(Beginning of EXCERPT PROVIDED)

Wheeling through the winter
Winter in Manitoba is challenging for even the most able bodied, but can present unique challenges for those with mobility issues.
To take a more in depth look at these challenges, the Winter Wheeled Mobility research group recently met to identify and discuss the barriers that face people who use wheeled mobility devices like wheelchairs and scooters in the winter.
Gathering in the CanadInns at the Health Sciences Centre, and facilitated by Jacquie Ripat, PhD, Associate Professor, Occupational Therapy, the meeting brought together over 30 researchers, graduate students, service providers and people who use wheeled mobility devices.
“Winter’s hard for all of us,” Ripat said. “We need to know what the challenges are so we can come up with innovative ways to address these issues.”
A main pillar of the research consisted of a survey that went out to nearly 100 Manitobans who use wheelchairs or scooters. Of the survey participants, 42 per cent reported that they went outside less frequently during the winter months, increasing feelings of isolation and limiting community participation.
Some of the barriers identified were environmental, such as improperly cleared sidewalks. Other respondents identified issues with wheelchairs and scooters, such as tires that get stuck in the snow or slip on icy ramps.
Recommendations that came out of the research included increasing awareness of issues regarding accessibility; addressing the specialty service needs of people who use wheelchairs and scooters; and devising new policies regarding snow clearing in the city and across the province.
“All these issues are intertwined,” Ripat said. “A multi-dimensional approach is needed to mitigate barriers to community participation by wheeled mobility device users in winter.”

(End of EXCERPT PROVIDED)

REQUIRED TASKS —
1. For each statement, say yes or no according to the article on winter wheeled mobility, and quote the words that decide it. (a) The meeting took place at the CanadInns at the Health Sciences Centre. (b) The survey went out to more than 200 Manitobans. (c) Respondents named tires slipping on icy ramps as an issue.
2. According to the article on winter wheeled mobility, how many people did the meeting bring together?
3. Write out the article on winter wheeled mobility from "Some of the" to "across the province.", word for word.
The records after this point are separate material from the article on winter wheeled mobility.

(Beginning of RECORDED DATA)

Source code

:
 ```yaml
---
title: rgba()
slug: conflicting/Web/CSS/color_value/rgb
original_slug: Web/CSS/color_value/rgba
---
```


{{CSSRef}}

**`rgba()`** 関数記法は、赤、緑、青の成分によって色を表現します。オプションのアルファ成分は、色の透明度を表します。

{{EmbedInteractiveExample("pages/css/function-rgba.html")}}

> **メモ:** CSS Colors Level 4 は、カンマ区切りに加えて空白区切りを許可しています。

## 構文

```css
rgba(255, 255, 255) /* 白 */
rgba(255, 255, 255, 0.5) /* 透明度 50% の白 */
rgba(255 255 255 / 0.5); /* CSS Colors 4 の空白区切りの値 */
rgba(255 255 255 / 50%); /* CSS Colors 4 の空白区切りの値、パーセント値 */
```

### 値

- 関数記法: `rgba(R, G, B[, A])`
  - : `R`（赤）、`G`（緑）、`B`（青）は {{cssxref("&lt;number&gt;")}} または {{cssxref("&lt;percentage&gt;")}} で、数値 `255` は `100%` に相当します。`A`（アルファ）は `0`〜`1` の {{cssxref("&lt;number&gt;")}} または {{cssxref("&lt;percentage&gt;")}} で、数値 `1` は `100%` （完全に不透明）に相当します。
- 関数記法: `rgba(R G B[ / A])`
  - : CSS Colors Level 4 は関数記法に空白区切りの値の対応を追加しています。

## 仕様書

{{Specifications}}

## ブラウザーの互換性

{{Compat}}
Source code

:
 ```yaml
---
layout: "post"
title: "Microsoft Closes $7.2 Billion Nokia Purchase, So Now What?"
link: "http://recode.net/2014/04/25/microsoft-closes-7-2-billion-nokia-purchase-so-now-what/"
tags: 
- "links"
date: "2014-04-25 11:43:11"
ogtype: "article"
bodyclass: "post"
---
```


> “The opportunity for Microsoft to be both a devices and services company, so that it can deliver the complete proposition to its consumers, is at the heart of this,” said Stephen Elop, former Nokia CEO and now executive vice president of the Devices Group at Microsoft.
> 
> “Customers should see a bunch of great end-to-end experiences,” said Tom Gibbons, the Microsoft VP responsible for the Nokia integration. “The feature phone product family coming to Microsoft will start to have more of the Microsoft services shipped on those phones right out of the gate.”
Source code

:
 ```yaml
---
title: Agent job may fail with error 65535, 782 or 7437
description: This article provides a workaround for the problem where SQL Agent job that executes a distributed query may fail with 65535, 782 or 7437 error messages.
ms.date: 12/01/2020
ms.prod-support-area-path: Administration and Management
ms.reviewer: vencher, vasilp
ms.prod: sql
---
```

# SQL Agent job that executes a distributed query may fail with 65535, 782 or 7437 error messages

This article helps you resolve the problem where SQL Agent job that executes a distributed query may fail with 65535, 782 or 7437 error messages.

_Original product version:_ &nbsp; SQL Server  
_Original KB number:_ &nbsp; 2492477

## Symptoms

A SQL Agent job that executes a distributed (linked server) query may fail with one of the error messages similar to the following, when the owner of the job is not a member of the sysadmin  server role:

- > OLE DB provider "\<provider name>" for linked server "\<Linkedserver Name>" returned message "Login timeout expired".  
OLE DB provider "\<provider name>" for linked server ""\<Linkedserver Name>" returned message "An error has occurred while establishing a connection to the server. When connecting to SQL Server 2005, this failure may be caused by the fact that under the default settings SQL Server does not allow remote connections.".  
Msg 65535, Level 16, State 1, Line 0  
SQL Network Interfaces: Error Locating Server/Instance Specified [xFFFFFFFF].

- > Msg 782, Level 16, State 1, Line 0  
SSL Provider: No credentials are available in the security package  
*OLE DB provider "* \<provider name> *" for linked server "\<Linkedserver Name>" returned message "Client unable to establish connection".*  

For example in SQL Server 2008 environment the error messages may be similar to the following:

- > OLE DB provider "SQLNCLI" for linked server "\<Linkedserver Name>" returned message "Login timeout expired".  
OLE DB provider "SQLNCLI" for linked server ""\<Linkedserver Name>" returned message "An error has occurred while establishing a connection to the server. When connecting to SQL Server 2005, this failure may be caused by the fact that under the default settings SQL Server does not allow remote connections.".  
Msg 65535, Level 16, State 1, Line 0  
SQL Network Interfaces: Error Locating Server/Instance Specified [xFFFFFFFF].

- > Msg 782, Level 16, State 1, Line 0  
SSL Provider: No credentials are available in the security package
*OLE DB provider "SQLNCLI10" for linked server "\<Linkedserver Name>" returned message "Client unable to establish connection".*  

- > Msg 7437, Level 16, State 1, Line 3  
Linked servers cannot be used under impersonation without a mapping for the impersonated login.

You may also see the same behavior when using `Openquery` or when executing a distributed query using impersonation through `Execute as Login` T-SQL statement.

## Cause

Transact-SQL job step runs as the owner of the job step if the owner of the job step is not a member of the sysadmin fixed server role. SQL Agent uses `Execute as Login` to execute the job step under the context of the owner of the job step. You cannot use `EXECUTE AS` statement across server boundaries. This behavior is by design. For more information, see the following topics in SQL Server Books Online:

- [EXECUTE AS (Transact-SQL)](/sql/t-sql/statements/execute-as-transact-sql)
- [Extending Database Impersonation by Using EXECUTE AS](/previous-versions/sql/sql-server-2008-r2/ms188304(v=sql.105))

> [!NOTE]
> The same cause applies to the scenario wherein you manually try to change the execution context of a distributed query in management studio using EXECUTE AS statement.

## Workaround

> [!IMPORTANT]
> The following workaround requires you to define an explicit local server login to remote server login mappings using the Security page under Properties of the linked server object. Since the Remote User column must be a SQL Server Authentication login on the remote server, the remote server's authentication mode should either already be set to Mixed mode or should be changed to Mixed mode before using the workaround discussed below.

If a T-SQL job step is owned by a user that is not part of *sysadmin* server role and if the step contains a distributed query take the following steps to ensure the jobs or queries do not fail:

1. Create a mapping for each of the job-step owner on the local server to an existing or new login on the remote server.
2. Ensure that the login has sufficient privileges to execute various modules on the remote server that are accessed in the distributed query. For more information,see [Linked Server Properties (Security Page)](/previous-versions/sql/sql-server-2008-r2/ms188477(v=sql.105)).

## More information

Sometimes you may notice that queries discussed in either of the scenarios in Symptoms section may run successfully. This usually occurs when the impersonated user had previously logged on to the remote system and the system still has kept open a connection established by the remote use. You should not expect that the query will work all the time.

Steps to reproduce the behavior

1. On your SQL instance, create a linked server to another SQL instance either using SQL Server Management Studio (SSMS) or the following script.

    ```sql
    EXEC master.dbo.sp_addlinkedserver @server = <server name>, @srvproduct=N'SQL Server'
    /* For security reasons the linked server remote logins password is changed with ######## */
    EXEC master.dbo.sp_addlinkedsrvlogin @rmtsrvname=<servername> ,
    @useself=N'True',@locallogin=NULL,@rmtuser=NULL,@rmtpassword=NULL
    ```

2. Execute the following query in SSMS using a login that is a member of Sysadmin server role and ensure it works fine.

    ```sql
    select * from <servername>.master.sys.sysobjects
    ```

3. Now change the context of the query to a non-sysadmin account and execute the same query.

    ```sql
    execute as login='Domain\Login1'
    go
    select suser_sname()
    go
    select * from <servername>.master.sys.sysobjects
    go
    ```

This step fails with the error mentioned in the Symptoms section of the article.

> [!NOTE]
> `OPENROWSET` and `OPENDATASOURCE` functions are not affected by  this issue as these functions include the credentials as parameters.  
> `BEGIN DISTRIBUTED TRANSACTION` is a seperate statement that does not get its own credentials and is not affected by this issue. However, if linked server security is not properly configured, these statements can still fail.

(End of RECORDED DATA)

RESPONSES BY TASK —
1.
(a) Yes: "Gathering in the CanadInns at the Health Sciences Centre"
(b) No: "a survey that went out to nearly 100 Manitobans who use wheelchairs or scooters"
(c) Yes: "tires that get stuck in the snow or slip on icy ramps"

2. The meeting brought together over 30 researchers, graduate students, service providers and people who use wheeled mobility devices.

3.
Some of the barriers identified were environmental, such as improperly cleared sidewalks. Other respondents identified issues with wheelchairs and scooters, such as tires that get stuck in the snow or slip on icy ramps.
Recommendations that came out of the research included increasing awareness of issues regarding accessibility; addressing the specialty service needs of people who use wheelchairs and scooters; and devising new policies regarding snow clearing in the city and across the province.